Microsoft-TikTok deal under scrutiny?

After concerns raised by the Dutch privacy watchdog, Australian privacy watchdog and CNIL (French regulator), the Microsoft-TikTok deal seems under pressure. Microsoft Corp. may not be able to resolve privacy and security concerns in time for it to acquire TikTok to meet President Donald Trump’s September 15 deadline for reaching a deal. What does this mean for Microsoft and moreover, will TikTok ever learn?

France’s CNIL opened an investigation into TikTok. This was not the first examination of its kind for Byte Dance Ltd.’s social media app. It is facing broader scrutiny of its privacy policies including its policy and regulations for minors.

The issues include the way the company communicates with users and negligence of certain issues concerning the protection of children. The series of questions and issues arose when TikTok announced its plan to set up a European Union headquarters for data purposes.

Microsoft Corp. is in talks to acquire the operations of TikTok in the U.S., Canada, Australia and New Zealand.

The EU’s data protection chiefs in June announced that they shall investigate and examine the Chinese company before it is legally allowed to begin its data centres. Hence, a task force was established. The main purpose of the task force is to gauge whether “TikTok’s processing and practices across the EU,” are reasonable and fair under the current privacy legislation or not.

The EU task force would also likely give the final decision on plans by the company to set up an EU base for data purposes in Ireland. The Irish data authority is already actively looking into various tech giants including Google, Facebook Inc. and Twitter Inc.

According to CNIL, for TikTok to set up a headquarters in Ireland, it would need to prove that its base there fulfils the necessary conditions under the bloc’s data protection rules.

Before all of this happened, TikTok announced that its first data centre in Europe will be situated in Ireland and that means a 420 million Euro ($500 million) investment.

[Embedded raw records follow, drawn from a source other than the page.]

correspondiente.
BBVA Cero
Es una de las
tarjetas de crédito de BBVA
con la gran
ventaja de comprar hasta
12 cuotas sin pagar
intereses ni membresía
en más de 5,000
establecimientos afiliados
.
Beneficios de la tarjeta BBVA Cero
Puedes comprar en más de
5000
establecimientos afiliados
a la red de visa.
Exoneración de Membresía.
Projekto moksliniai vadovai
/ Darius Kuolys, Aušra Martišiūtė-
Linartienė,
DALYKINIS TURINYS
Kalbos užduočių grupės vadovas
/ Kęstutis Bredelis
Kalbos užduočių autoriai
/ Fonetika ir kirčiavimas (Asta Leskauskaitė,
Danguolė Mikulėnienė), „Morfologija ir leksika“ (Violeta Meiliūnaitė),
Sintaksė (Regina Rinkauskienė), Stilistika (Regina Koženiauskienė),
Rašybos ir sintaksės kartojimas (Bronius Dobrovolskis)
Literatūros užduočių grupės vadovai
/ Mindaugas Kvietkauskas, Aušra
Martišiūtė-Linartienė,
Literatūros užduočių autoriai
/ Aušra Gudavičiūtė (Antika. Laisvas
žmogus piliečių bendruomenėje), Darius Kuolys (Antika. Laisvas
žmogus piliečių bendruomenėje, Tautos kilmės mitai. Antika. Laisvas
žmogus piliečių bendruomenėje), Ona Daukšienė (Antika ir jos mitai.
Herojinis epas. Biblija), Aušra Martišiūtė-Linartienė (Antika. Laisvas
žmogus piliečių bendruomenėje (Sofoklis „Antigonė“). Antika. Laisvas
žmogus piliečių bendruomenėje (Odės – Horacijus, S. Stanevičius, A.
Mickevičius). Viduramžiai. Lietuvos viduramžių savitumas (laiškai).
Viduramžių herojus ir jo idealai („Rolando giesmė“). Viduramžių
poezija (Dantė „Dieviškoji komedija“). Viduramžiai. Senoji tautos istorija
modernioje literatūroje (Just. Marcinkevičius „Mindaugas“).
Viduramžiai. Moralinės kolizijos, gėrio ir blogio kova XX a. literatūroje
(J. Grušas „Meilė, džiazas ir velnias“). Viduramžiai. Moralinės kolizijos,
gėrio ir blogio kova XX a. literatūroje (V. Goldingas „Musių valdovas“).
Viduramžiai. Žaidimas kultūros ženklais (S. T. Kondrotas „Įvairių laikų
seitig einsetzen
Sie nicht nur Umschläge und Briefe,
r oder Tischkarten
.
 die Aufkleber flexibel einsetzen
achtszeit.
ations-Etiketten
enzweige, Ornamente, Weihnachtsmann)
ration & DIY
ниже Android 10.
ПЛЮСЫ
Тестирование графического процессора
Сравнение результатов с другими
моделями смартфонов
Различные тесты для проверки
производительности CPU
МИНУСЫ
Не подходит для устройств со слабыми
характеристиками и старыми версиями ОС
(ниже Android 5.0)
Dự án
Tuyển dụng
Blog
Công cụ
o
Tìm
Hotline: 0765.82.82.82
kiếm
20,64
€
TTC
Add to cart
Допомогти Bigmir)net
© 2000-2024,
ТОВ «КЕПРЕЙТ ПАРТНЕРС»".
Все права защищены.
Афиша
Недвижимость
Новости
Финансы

Before Ireland and France, the Dutch data-protection commission also investigated TikTok’s policies to protect children’s data. The Danish privacy watchdog in June also announced a probe. The U.K.’s Information Commissioner’s Office (ICO) has also been looking into TikTok since last year.

Furthermore, to complicate the Microsoft acquisition, TikTok is facing increasing pressure in the U.S. as President Donald Trump recently banned the app, on the grounds that it jeopardizes national security.